Decline and Fall by Evelyn Waugh
Decline and Fall by Evelyn Waugh
I loved all the books of Evelyn Waugh that I have read so far and three are included in the Modern Library top 100 books. Decline and Fall is not, even if it witty and very funny, like the other three which had been in my hand up to now.
With decline and Fall I was not lucky enough to find the book, an unabridged version. I listen to a BBC play based on it, with Jim Broadbent and Andrew Sachs. The former is a great actor admired in many films and the latter I knew from Fawlty Towers, where he plays a memorable Manuel:
“I know nothing, I come from Barcelona…Si, que, what, etc”
Paul Penny feather is the main character, who is expelled from Oxford for doing…nothing. Because he has no money, what was left by his father is withheld by a tutor; Pennyfeather has to take a job in a strange school. He falls in love with Margot Beste Chetwynde and from here his happiness goes up and…down. She turns out to be both his ascent and “Decline and Fall”.

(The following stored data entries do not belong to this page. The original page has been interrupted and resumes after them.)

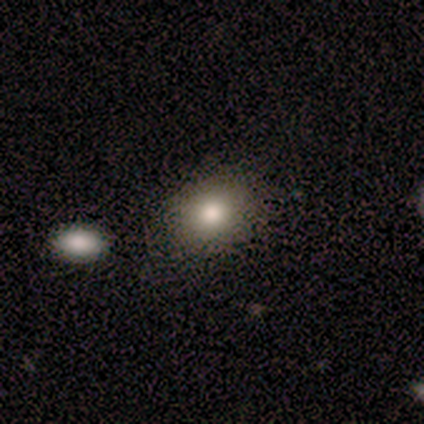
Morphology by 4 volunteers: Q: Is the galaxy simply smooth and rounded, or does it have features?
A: smooth — 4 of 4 (100%).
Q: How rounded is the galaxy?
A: round — 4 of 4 (100%).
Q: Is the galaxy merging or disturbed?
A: none — 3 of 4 (75%).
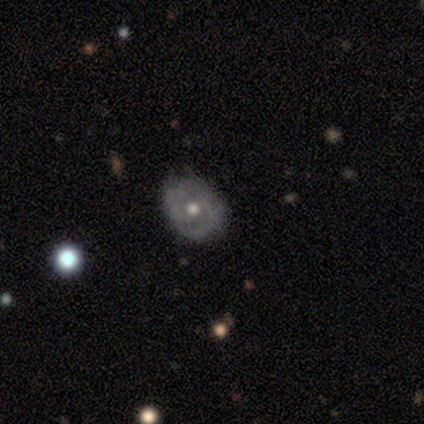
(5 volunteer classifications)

There are all kind of twists to the tale: faked suicides, arrests and imprisonment. Characters range from the odd to the very eccentric. We even have some explanations for modern art, architecture: they all need to be machines, machines for living in, machines for pleasure and so on.

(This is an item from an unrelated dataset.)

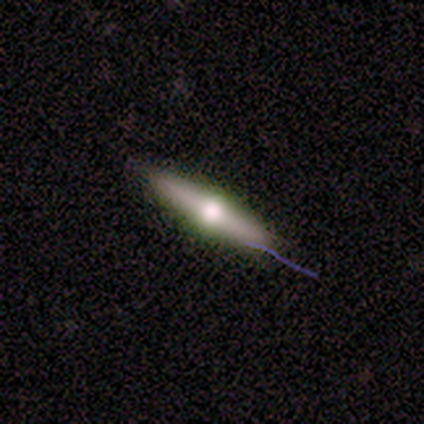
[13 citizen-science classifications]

Paul is supposed to get married, but has to travel to France on the day before and…I will stop here, to let you enjoy all the surprises, even if the main strength I would say is the humor and not the detective character of the story, which is there and does add spice to a very good work.
I love Evelyn Waugh and I found Brideshead Revisited, Scoop and A Handful of Dust to be fabulous.